### RECORD SET
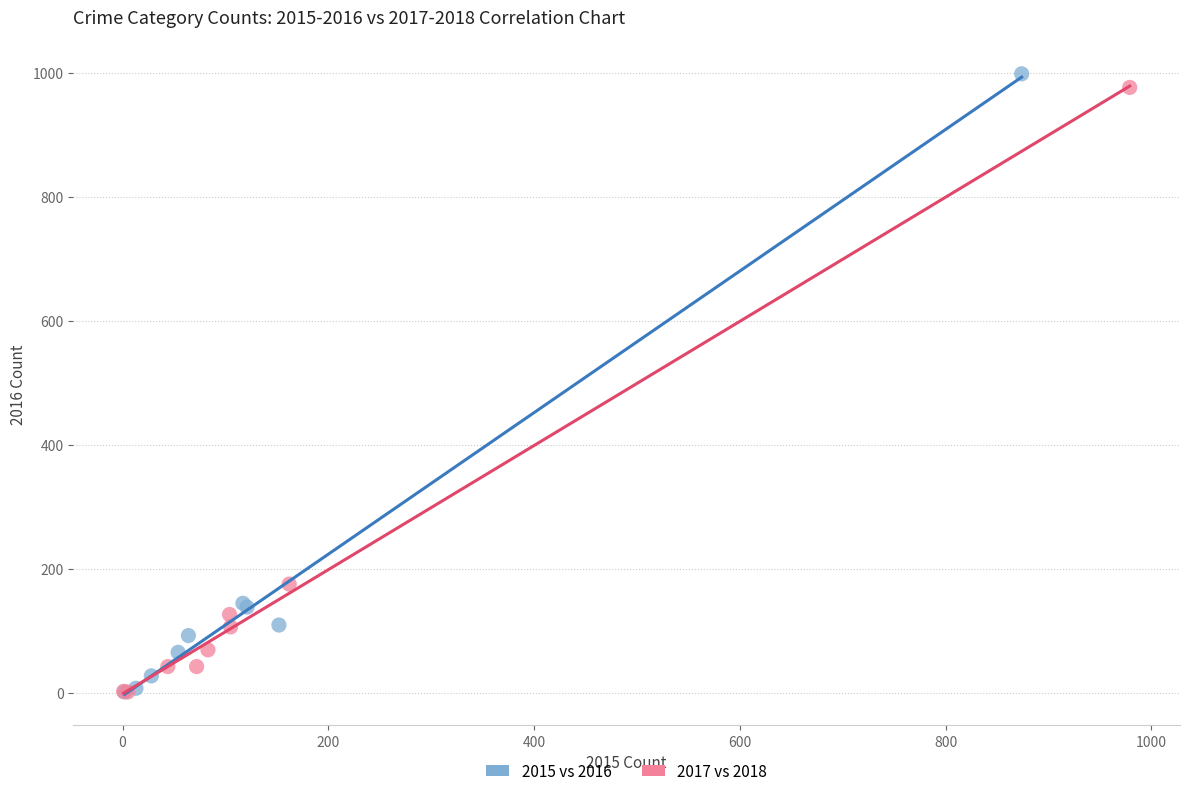

Which series has the widest spread of Y values?

2015 vs 2016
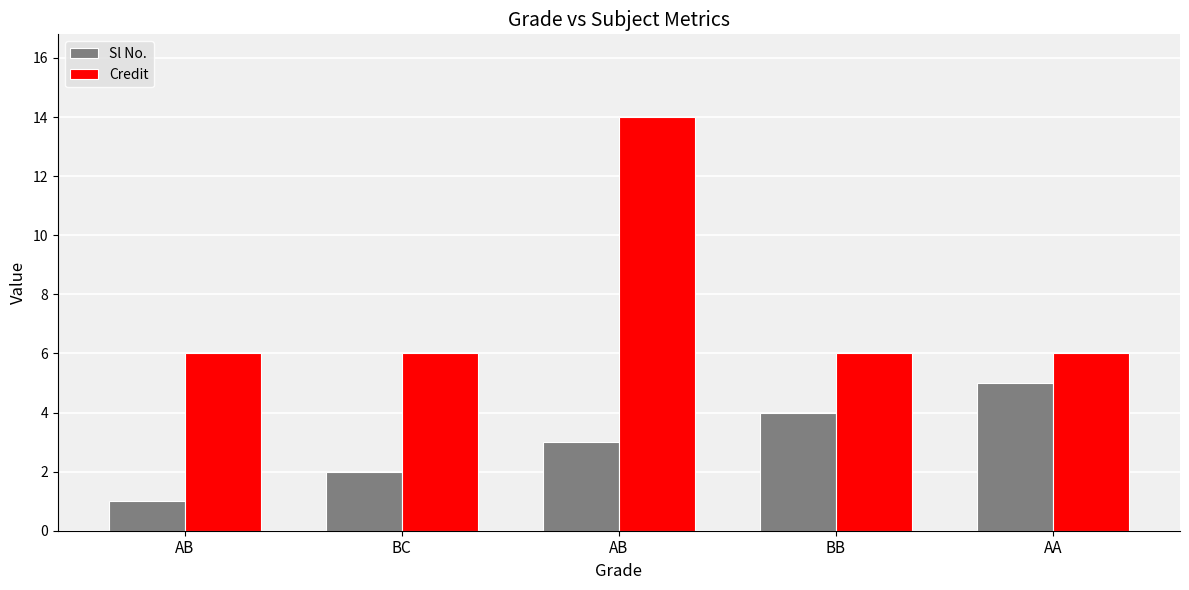

Rank the series at AA from lowest to highest value.

Sl No., Credit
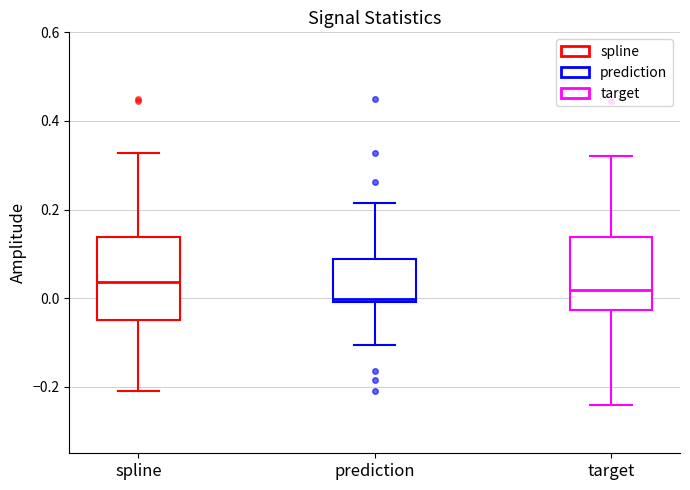

Reading left to right, transcribe this box plot: for each box, give where its median line is, the range the box spans, and where its two whiskers end, as read against the y-axis. The values are not printed on the chart, so give them approximately, as read against the axis.

spline: median 0.04, box -0.04 to 0.14, whiskers -0.20 to 0.32
prediction: median 0.00 (just above the box's lower edge), box 0.00 to 0.08, whiskers -0.10 to 0.22
target: median 0.02, box -0.02 to 0.14, whiskers -0.24 to 0.32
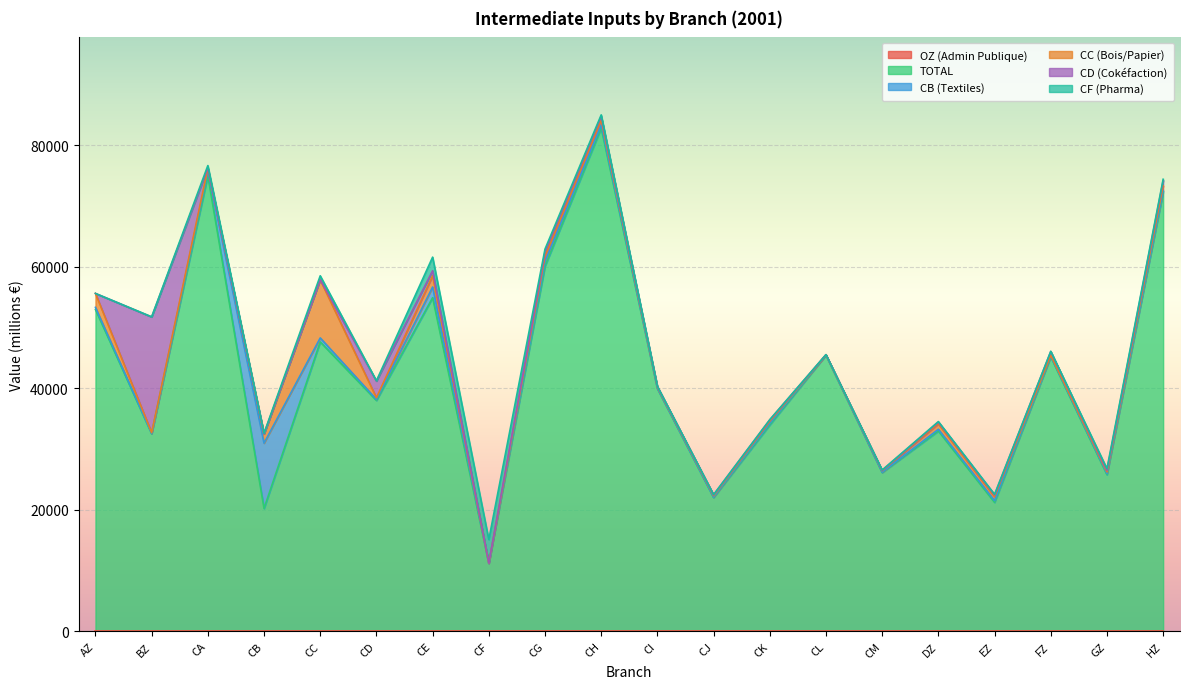

Reading right to left, list all the values displayed in this chart.

OZ (Admin Publique): 0.0	0.0	0.0	0.0	0.0	0.0	0.0	0.0	0.0	0.0	0.0	0.0	0.0	0.0	0.0	0.0	0.0	0.0	0.0	0.0
TOTAL: 72276.4	25780.7	45170.3	21221.0	32967.5	26127.3	45462.2	33970.4	22018.0	39960.2	82845.1	60091.1	11191.1	54914.5	37999.5	47633.1	20224.1	74995.9	32514.6	52959.8
CB (Textiles): 274.6	175.7	130.2	289.7	286.8	57.1	16.6	266.4	55.5	41.5	491.2	769.6	13.7	1758.2	172.3	655.3	10745.5	777.8	53.4	354.9
CC (Bois/Papier): 771.6	284.5	150.0	658.7	897.6	245.8	24.2	338.1	239.5	167.0	817.4	873.6	2.5	1855.1	268.8	9551.3	1512.8	401.8	128.7	2293.9
CD (Cokéfaction): 836.9	255.3	600.8	255.4	271.9	59.4	34.6	226.3	160.1	130.4	594.4	729.1	2.9	815.2	2735.3	28.9	13.7	76.6	19038.4	0.0
CF (Pharma): 236.6	283.8	31.3	124.7	99.0	59.9	1.0	38.7	18.8	10.4	245.3	446.0	3891.0	2240.1	63.9	644.3	106.5	397.7	22.9	0.0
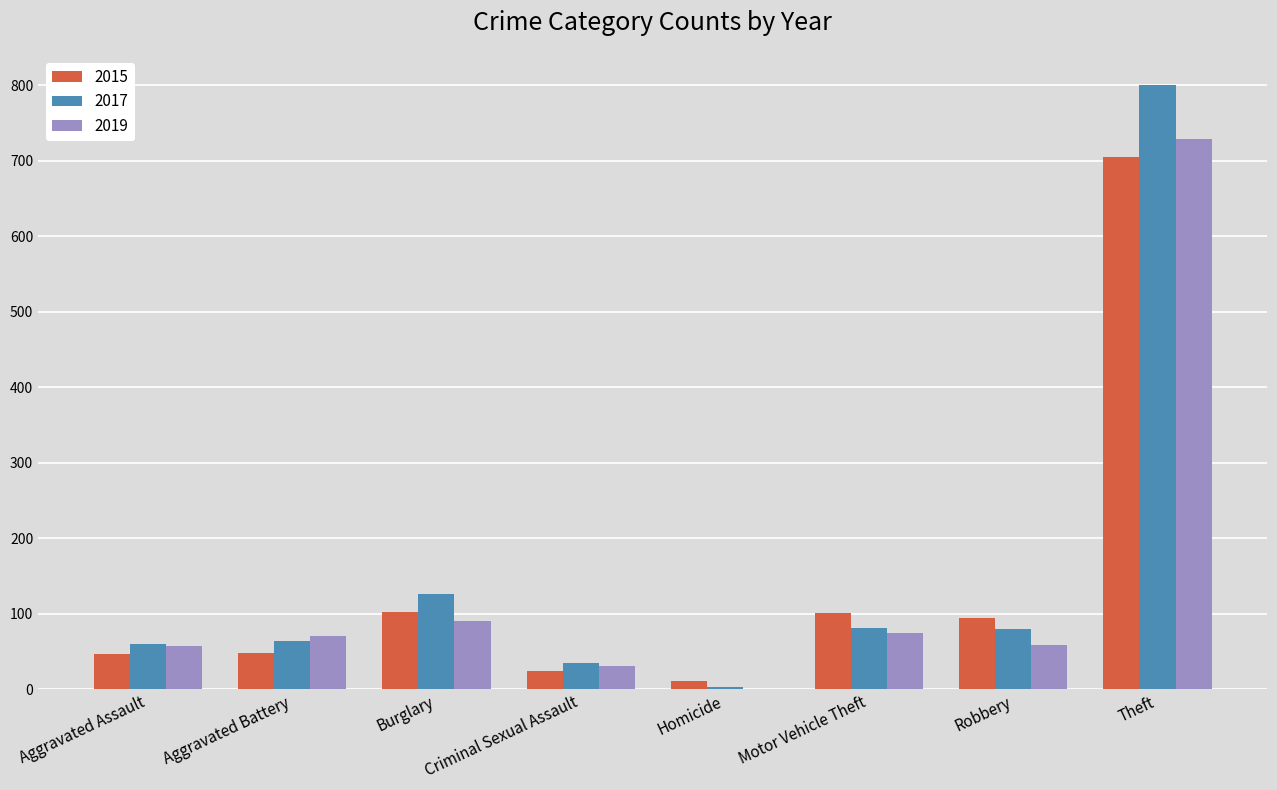

What is the maximum value for 2019?

729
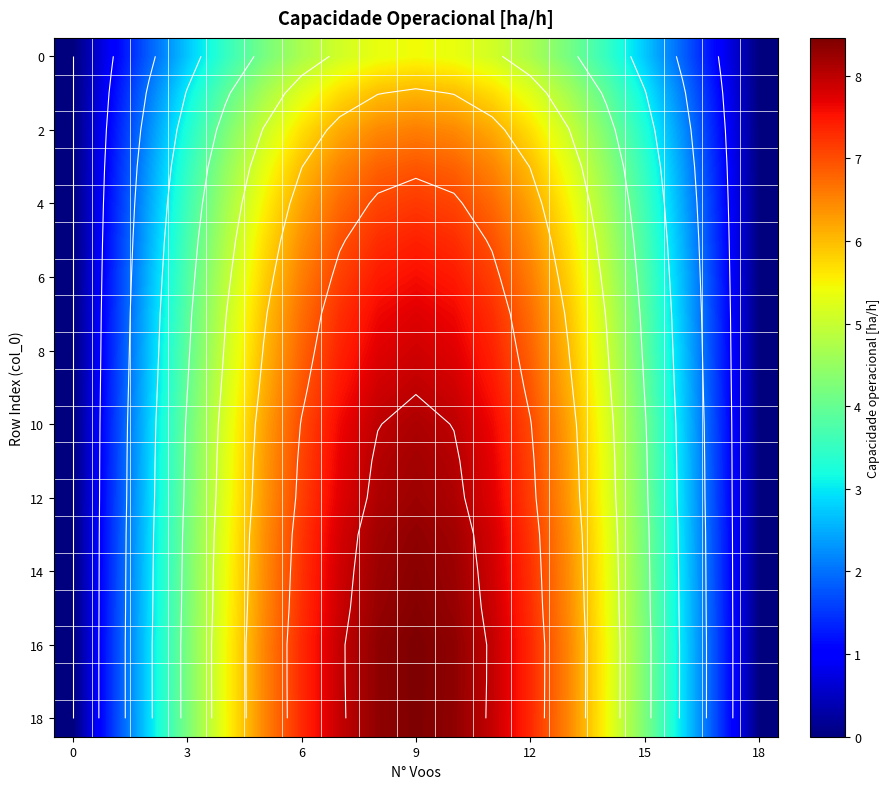

How many values in the 14 series exceed 5?

11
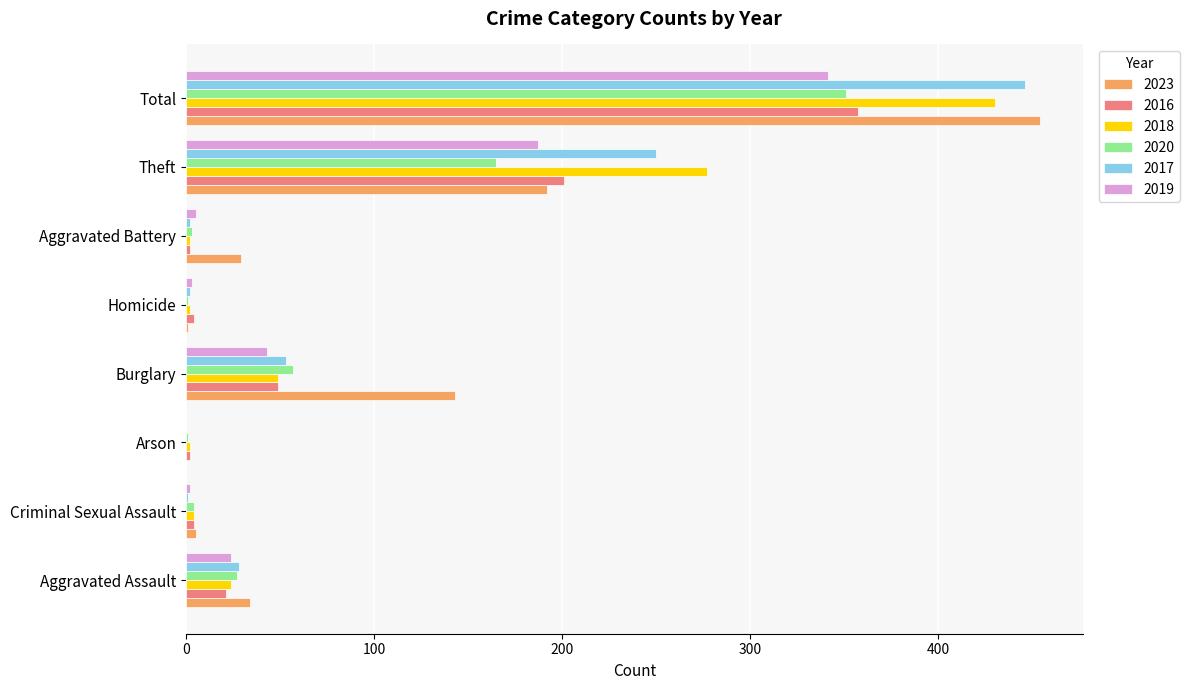

Is it true that 2019 equals 298 at Theft?

False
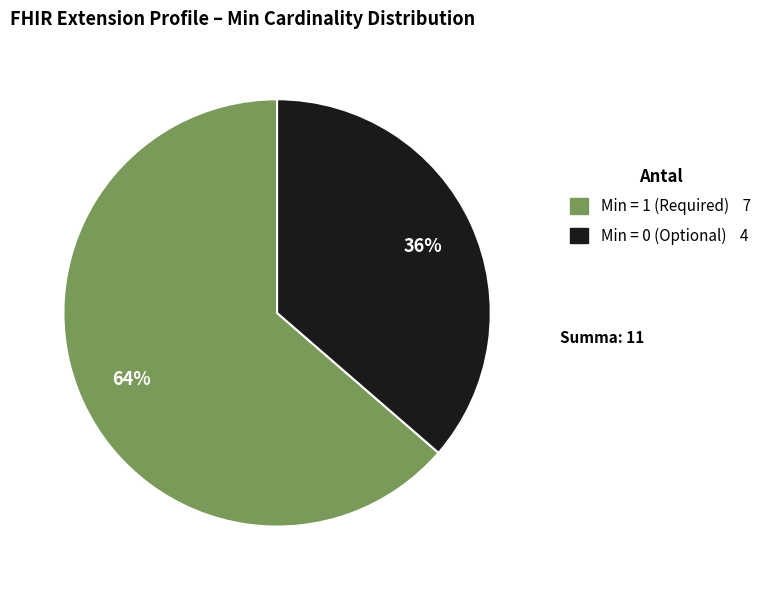

To the nearest percent, what is the average slice percentage?

50%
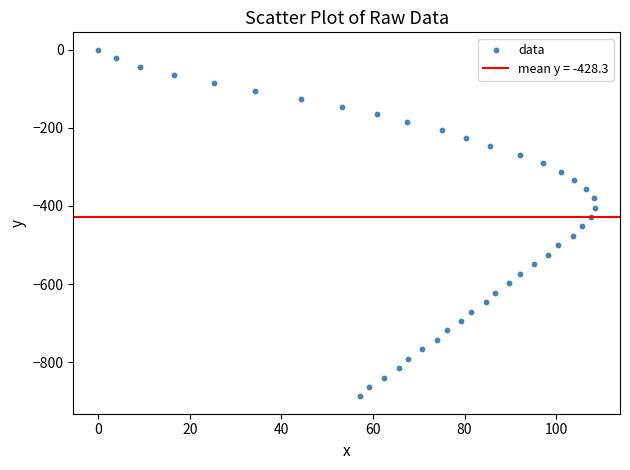

What is the range of X values (max minus min)?

108.5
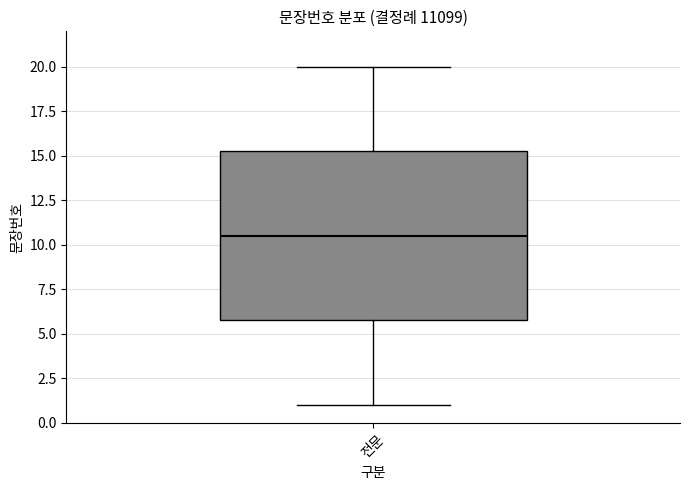

Transcribe this box plot: give where the median line is, the range the box spans, and where the two whiskers end, as read against the y-axis. The values are not printed on the chart, so give them approximately, as read against the axis.

median 10.5, box 6.0 to 15.5, whiskers 1.0 to 20.0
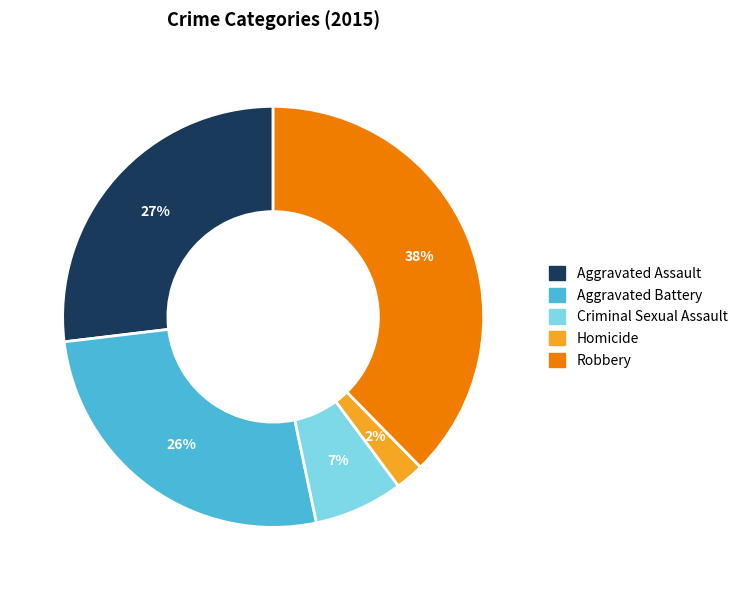

To the nearest percent, what percentage of the pie is Criminal Sexual Assault?

7%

### WORK REQUEST
Convert the listing above into a numbered list with one entry per line, skipping blank lines and omitting the picture markers.

### COMPLETED TASK
1. Which series has the widest spread of Y values?
2. 2015 vs 2016
3. Rank the series at AA from lowest to highest value.
4. Sl No., Credit
5. Reading left to right, transcribe this box plot: for each box, give where its median line is, the range the box spans, and where its two whiskers end, as read against the y-axis. The values are not printed on the chart, so give them approximately, as read against the axis.
6. spline: median 0.04, box -0.04 to 0.14, whiskers -0.20 to 0.32
7. prediction: median 0.00 (just above the box's lower edge), box 0.00 to 0.08, whiskers -0.10 to 0.22
8. target: median 0.02, box -0.02 to 0.14, whiskers -0.24 to 0.32
9. Reading right to left, list all the values displayed in this chart.
10. OZ (Admin Publique): 0.0	0.0	0.0	0.0	0.0	0.0	0.0	0.0	0.0	0.0	0.0	0.0	0.0	0.0	0.0	0.0	0.0	0.0	0.0	0.0
11. TOTAL: 72276.4	25780.7	45170.3	21221.0	32967.5	26127.3	45462.2	33970.4	22018.0	39960.2	82845.1	60091.1	11191.1	54914.5	37999.5	47633.1	20224.1	74995.9	32514.6	52959.8
12. CB (Textiles): 274.6	175.7	130.2	289.7	286.8	57.1	16.6	266.4	55.5	41.5	491.2	769.6	13.7	1758.2	172.3	655.3	10745.5	777.8	53.4	354.9
13. CC (Bois/Papier): 771.6	284.5	150.0	658.7	897.6	245.8	24.2	338.1	239.5	167.0	817.4	873.6	2.5	1855.1	268.8	9551.3	1512.8	401.8	128.7	2293.9
14. CD (Cokéfaction): 836.9	255.3	600.8	255.4	271.9	59.4	34.6	226.3	160.1	130.4	594.4	729.1	2.9	815.2	2735.3	28.9	13.7	76.6	19038.4	0.0
15. CF (Pharma): 236.6	283.8	31.3	124.7	99.0	59.9	1.0	38.7	18.8	10.4	245.3	446.0	3891.0	2240.1	63.9	644.3	106.5	397.7	22.9	0.0
16. What is the maximum value for 2019?
17. 729
18. How many values in the 14 series exceed 5?
19. 11
20. Is it true that 2019 equals 298 at Theft?
21. False
22. To the nearest percent, what is the average slice percentage?
23. 50%
24. What is the range of X values (max minus min)?
25. 108.5
26. Transcribe this box plot: give where the median line is, the range the box spans, and where the two whiskers end, as read against the y-axis. The values are not printed on the chart, so give them approximately, as read against the axis.
27. median 10.5, box 6.0 to 15.5, whiskers 1.0 to 20.0
28. To the nearest percent, what percentage of the pie is Criminal Sexual Assault?
29. 7%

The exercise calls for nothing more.